Rev Prez said:
Care to break it down for us?
Bruce Alberts is also president of an organization that polled as one the most atheist institutions in the country. The tone with which you lay out his concerns reflects a singular adoption of his views.
As opposed to the great many other sources available to a resourceful educator like yourself? Maybe a major newspaper? Journal articles in Science and Nature, educational trades and whatnot? You know there's a lot more out there besides Albert and Answers in Genesis.
I don't think it's any secret or new fact that young Earth creationism has a number of problems with modern planetary science and cosmology.

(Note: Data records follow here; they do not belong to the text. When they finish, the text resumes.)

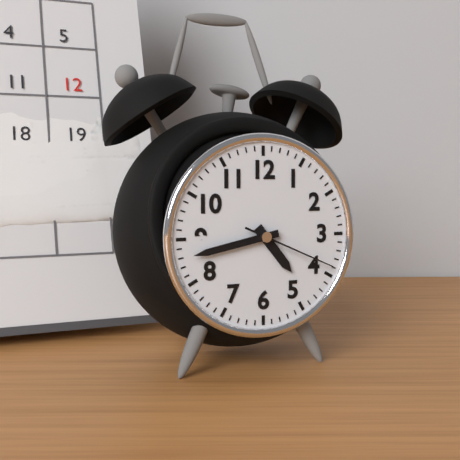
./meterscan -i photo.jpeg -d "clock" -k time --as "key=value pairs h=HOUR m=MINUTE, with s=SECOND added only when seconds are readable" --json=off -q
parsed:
h=4 m=43 s=19
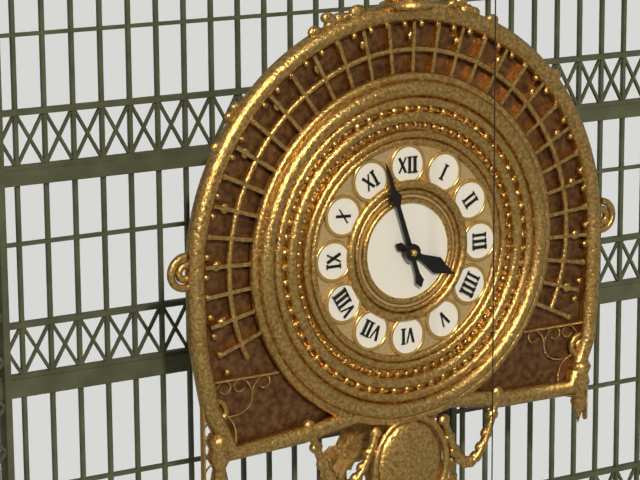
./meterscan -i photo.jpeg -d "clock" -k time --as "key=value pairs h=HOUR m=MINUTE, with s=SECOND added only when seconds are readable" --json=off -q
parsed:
h=3 m=57
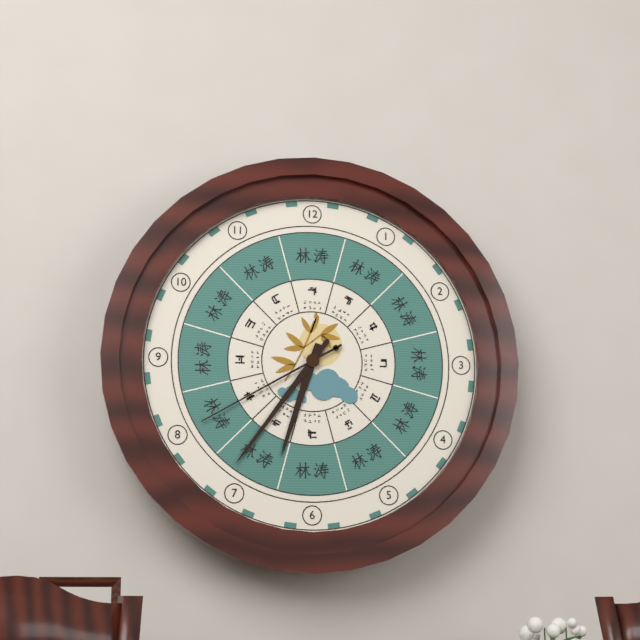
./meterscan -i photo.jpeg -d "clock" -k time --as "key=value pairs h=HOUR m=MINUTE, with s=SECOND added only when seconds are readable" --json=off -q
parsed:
h=6 m=36 s=40
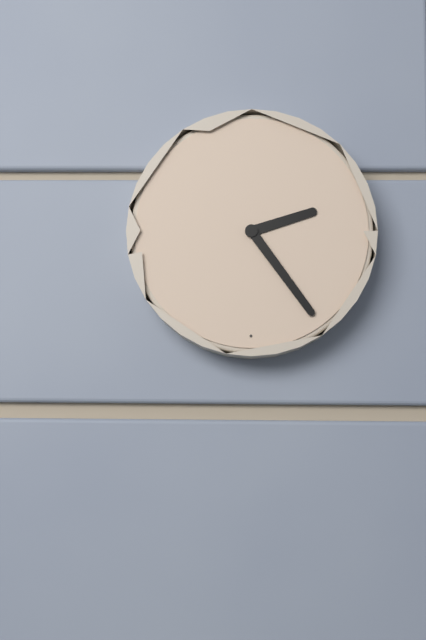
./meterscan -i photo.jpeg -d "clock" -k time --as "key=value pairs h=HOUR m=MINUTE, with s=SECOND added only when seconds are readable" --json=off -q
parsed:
h=2 m=24
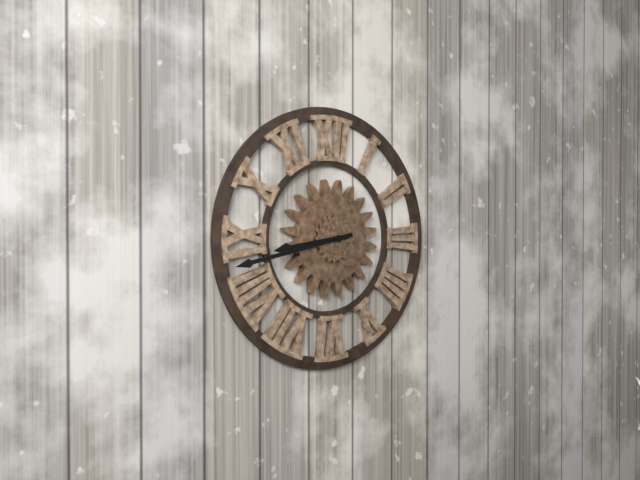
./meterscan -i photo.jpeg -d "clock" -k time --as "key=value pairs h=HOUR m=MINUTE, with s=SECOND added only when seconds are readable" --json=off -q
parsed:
h=8 m=43
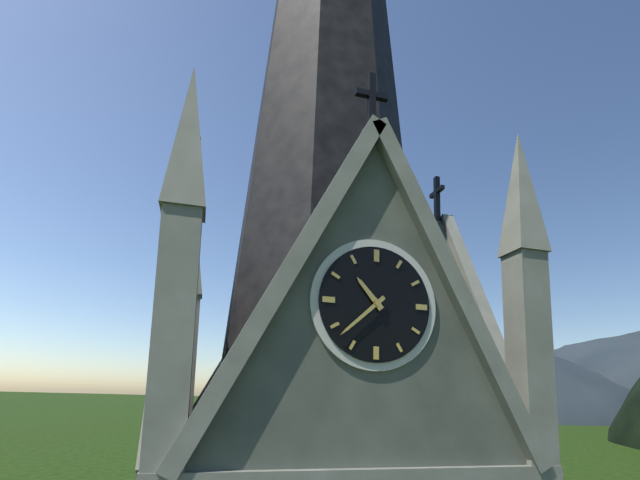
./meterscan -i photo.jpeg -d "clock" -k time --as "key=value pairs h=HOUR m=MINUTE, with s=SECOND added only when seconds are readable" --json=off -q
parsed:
h=10 m=38
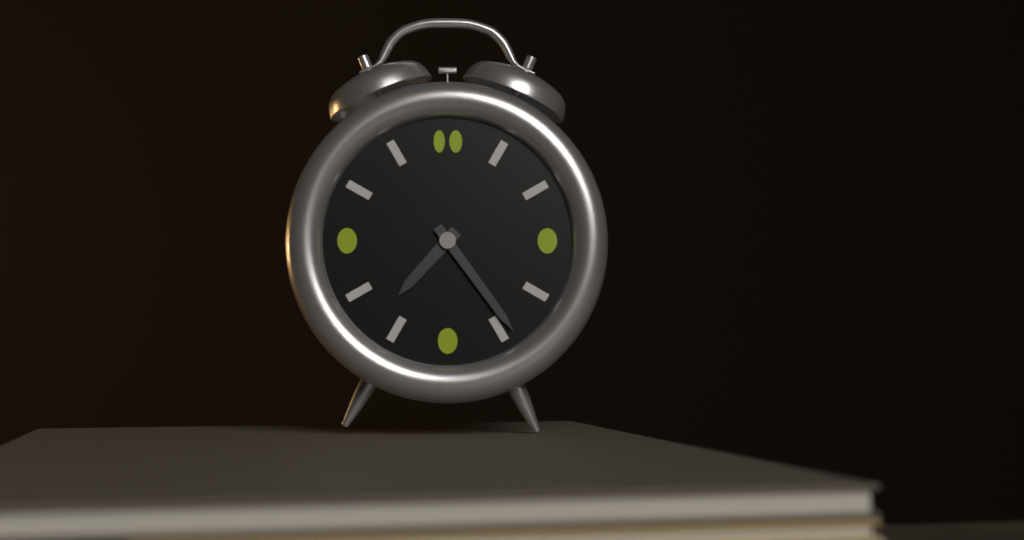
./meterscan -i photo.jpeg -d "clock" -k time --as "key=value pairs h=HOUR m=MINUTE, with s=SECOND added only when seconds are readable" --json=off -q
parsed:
h=7 m=24
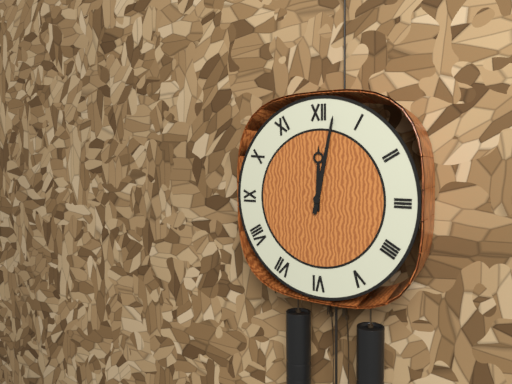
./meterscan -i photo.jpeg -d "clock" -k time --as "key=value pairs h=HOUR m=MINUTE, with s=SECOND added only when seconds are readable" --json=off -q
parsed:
h=12 m=2
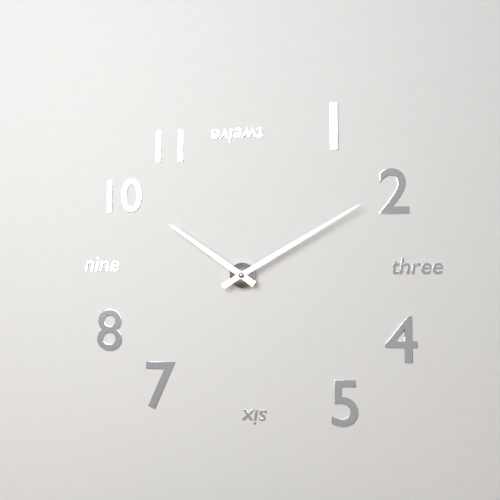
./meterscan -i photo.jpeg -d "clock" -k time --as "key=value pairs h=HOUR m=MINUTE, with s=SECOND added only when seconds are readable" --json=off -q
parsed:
h=10 m=10
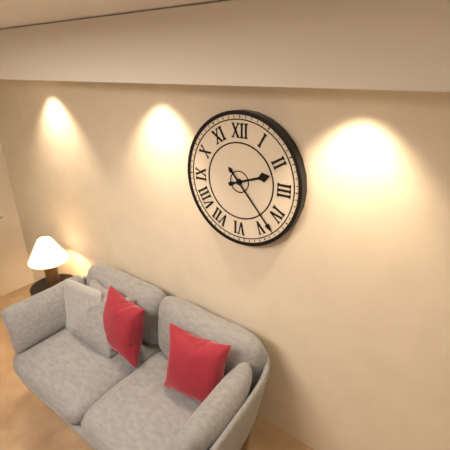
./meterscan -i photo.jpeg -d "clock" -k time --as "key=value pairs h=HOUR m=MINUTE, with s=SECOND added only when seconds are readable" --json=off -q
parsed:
h=2 m=23
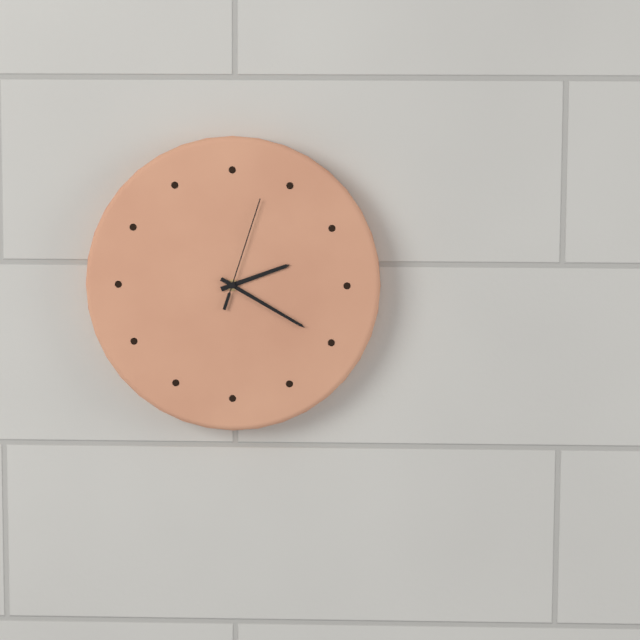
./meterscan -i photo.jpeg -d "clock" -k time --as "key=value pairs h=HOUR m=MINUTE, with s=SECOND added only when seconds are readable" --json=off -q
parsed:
h=2 m=20 s=3
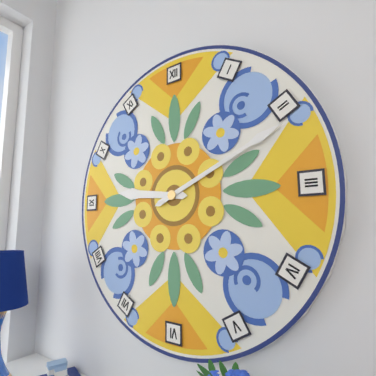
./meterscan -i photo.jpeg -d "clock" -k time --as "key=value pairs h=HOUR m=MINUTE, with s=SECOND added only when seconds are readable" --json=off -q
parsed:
h=9 m=11
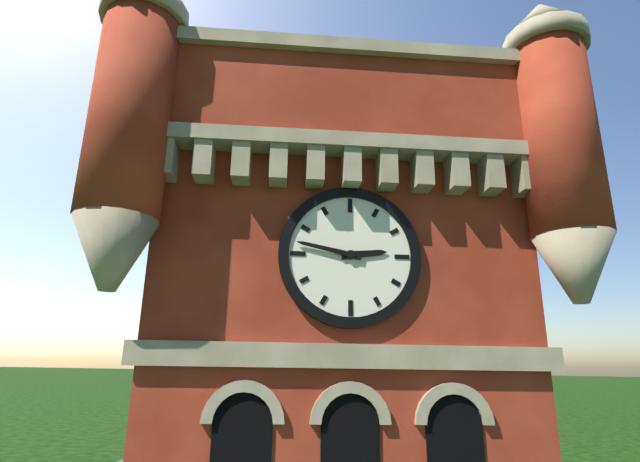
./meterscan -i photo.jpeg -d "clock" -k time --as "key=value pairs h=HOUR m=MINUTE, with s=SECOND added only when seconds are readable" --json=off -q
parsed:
h=2 m=47
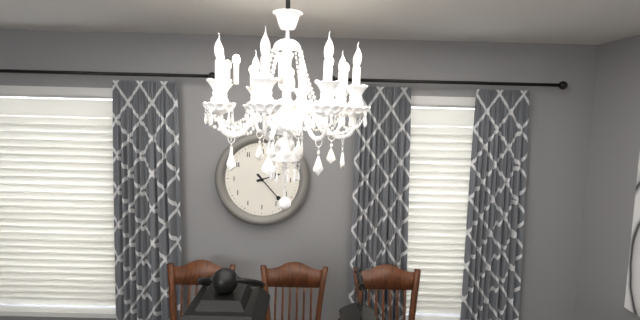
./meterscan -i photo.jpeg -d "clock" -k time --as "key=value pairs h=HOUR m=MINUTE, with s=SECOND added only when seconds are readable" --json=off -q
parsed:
h=2 m=23
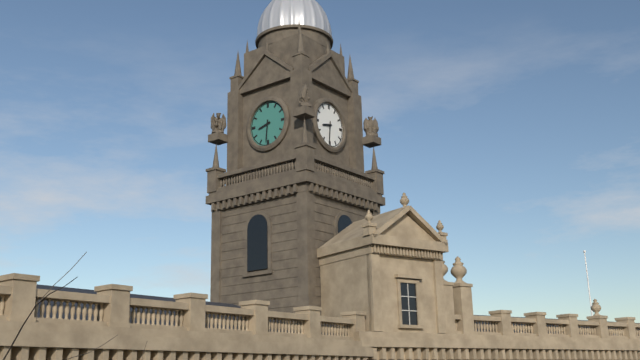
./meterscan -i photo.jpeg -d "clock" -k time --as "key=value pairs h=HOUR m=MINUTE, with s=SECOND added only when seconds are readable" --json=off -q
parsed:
h=8 m=31
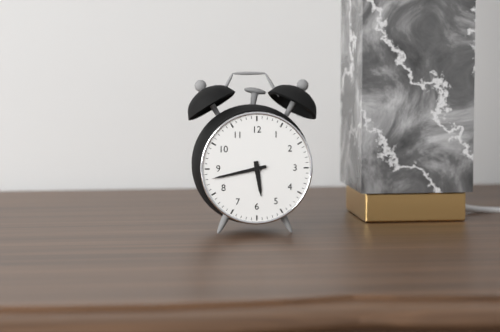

How much of your curriculum is actually focused on evolutionary microbiology? Be honest now. And cite copiously. And before you snow me with all that "evolution is the means to piecing it all together" nonsense, remember I didn't ask that. I want to know how frequently evolution pops up in the text in any given section. Do you dive into it in depth while teaching transcription and transportation? Do you need to divert large amounts of time to selection while going over the Kreb cycle? At what point do you pile on problem sets challenging students to recover the immunology of long dead hominids?
And who exactly is knocking on your door?
I'm sure high school physics and Earth science will survive Creationism as they always have. You teach a mundane subject to kids trying to get a kickstart on college. We don't need the dramatics.
Rev Prez
I haven't been following this thread, but I see you directed a lot towards me. You are rather offensive, and have been from the get-go. Are you sure you're a reverend? You rather put me off religion.
But no mind.
Some of your basic errors are:
Transcription and *translation* not transportation
I teach at the college level, to pre-nursing students, not high school. Which aspect of infection and contagious diseases would you like me to drop from your nurses, or your children's nurses, education?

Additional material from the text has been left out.